SUPPLIED MATERIAL
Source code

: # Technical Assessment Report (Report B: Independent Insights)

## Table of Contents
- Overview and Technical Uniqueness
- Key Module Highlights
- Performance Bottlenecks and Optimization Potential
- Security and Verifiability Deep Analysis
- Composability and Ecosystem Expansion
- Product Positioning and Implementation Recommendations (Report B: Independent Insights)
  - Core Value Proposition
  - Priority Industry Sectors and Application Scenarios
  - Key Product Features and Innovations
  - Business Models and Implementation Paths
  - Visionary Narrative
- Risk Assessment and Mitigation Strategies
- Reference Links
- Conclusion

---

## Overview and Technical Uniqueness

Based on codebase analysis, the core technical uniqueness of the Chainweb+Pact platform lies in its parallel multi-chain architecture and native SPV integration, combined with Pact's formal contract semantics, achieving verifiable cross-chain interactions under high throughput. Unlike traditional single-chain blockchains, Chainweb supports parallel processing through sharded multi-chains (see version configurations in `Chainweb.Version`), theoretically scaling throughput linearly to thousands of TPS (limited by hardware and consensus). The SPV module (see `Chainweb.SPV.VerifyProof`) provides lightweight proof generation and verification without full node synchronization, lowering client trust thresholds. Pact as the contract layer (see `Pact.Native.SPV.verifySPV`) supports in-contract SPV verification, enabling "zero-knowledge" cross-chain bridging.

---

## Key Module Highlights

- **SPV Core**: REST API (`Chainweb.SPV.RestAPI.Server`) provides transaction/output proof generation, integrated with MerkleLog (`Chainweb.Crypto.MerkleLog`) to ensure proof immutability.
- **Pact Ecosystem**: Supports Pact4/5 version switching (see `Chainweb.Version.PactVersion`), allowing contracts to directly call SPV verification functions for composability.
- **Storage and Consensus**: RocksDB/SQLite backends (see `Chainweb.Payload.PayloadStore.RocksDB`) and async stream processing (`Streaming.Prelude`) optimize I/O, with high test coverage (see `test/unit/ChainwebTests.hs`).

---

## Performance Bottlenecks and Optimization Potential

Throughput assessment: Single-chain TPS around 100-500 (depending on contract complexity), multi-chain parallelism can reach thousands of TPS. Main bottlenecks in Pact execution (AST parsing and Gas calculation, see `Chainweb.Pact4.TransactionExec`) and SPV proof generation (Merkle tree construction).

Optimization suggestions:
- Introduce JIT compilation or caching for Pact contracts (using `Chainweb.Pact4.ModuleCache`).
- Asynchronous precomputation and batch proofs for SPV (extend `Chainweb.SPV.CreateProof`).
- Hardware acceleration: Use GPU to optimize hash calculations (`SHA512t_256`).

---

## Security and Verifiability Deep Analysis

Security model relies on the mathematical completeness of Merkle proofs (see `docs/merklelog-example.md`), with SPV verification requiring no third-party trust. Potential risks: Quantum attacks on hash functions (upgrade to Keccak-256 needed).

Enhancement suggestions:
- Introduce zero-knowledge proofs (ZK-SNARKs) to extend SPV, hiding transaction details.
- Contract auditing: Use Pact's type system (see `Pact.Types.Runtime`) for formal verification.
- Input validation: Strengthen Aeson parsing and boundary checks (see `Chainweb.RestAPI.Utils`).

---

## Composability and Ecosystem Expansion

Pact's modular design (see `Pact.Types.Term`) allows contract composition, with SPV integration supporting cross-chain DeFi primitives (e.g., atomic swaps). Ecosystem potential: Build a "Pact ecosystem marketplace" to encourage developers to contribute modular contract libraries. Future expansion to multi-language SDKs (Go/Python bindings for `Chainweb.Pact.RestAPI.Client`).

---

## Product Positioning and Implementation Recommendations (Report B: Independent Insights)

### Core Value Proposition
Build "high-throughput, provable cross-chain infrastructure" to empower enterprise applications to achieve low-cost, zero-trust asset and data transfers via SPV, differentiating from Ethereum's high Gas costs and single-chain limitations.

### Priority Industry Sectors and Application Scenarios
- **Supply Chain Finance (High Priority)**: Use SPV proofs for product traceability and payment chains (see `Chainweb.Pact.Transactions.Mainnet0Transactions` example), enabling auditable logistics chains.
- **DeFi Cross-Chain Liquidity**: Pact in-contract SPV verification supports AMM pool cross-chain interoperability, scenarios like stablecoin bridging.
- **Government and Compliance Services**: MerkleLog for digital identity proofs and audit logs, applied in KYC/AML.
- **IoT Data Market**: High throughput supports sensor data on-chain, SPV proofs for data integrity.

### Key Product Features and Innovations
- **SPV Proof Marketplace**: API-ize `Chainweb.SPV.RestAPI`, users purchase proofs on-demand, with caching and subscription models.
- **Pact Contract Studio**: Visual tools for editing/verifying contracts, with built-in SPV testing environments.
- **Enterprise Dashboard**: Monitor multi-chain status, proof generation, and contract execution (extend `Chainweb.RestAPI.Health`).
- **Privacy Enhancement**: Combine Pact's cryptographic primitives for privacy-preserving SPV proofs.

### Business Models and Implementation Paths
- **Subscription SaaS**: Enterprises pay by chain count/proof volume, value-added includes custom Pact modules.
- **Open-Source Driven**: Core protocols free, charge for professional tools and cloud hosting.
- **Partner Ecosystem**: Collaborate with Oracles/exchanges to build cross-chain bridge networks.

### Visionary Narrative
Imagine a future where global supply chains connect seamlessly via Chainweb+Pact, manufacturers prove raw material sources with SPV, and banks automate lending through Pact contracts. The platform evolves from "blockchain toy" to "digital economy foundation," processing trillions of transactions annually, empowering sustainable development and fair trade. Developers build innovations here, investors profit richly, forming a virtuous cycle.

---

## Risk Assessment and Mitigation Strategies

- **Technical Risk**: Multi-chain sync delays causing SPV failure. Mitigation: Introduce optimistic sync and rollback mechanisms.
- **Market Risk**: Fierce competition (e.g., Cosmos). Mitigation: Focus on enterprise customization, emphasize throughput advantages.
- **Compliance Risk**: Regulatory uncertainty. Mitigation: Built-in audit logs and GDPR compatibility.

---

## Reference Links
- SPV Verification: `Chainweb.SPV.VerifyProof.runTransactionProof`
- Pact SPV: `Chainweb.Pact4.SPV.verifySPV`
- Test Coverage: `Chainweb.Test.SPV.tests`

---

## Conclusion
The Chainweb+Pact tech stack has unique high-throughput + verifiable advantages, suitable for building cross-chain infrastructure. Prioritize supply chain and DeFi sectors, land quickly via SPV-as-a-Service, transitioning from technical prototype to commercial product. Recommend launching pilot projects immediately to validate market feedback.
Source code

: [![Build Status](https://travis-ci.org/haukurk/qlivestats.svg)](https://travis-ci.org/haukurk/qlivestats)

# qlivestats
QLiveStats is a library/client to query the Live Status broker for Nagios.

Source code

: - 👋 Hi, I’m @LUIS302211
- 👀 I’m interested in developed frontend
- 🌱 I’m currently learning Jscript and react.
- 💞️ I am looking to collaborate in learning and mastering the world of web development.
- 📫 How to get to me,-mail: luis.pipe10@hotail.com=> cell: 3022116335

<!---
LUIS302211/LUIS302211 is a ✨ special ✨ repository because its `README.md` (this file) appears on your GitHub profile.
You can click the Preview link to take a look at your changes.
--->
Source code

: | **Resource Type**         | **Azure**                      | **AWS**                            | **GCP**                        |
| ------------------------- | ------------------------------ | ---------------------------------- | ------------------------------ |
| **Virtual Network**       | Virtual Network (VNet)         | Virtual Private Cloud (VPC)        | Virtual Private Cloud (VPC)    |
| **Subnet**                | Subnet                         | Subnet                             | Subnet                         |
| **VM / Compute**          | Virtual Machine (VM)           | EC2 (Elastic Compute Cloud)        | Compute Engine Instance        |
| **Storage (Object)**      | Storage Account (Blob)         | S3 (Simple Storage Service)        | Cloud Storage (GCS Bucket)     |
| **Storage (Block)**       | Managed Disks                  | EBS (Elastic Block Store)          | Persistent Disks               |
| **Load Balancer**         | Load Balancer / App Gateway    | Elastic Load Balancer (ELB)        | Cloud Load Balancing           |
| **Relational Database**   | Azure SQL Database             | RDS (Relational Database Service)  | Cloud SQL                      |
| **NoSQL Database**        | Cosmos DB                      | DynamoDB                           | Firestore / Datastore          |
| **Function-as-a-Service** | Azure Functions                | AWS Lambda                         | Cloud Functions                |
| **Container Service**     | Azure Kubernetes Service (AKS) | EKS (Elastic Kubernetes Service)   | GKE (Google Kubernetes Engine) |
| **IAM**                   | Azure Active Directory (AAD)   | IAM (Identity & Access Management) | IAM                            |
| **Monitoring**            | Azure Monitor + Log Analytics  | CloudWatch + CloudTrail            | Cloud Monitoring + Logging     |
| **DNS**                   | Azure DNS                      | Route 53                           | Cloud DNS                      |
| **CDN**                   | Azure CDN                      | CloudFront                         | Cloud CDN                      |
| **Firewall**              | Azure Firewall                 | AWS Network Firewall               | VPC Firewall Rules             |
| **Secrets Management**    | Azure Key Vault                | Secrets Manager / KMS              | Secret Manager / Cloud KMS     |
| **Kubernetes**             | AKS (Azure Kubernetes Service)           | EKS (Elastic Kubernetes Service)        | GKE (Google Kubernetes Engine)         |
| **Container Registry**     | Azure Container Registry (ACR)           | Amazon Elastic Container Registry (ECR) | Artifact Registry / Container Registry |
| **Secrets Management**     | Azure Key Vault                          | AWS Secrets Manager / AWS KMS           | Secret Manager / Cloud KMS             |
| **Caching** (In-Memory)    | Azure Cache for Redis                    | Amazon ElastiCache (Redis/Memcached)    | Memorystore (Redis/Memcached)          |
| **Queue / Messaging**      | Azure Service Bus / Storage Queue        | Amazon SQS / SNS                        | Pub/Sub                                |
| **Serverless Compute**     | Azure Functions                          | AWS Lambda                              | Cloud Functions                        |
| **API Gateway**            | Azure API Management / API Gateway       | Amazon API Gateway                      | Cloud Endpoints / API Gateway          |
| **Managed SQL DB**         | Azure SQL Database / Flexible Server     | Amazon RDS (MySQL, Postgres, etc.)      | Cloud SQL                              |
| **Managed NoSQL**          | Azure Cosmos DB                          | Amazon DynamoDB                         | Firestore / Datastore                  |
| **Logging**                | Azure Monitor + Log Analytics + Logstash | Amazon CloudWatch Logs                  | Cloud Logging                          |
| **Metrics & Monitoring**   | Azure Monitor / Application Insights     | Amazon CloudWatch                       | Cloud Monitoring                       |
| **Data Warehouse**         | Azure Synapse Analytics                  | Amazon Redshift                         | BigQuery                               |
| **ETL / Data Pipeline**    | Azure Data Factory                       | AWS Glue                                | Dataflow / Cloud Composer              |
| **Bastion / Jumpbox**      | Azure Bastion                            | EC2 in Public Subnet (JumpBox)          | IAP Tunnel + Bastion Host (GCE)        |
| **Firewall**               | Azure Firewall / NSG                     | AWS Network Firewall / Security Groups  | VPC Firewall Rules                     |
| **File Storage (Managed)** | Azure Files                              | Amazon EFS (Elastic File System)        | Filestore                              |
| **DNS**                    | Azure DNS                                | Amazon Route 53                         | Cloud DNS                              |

TASK GOAL
Count the lines in the entries above that contain the word "learning", and reply with only that number.

SOLUTION TO THIS PROBLEM
2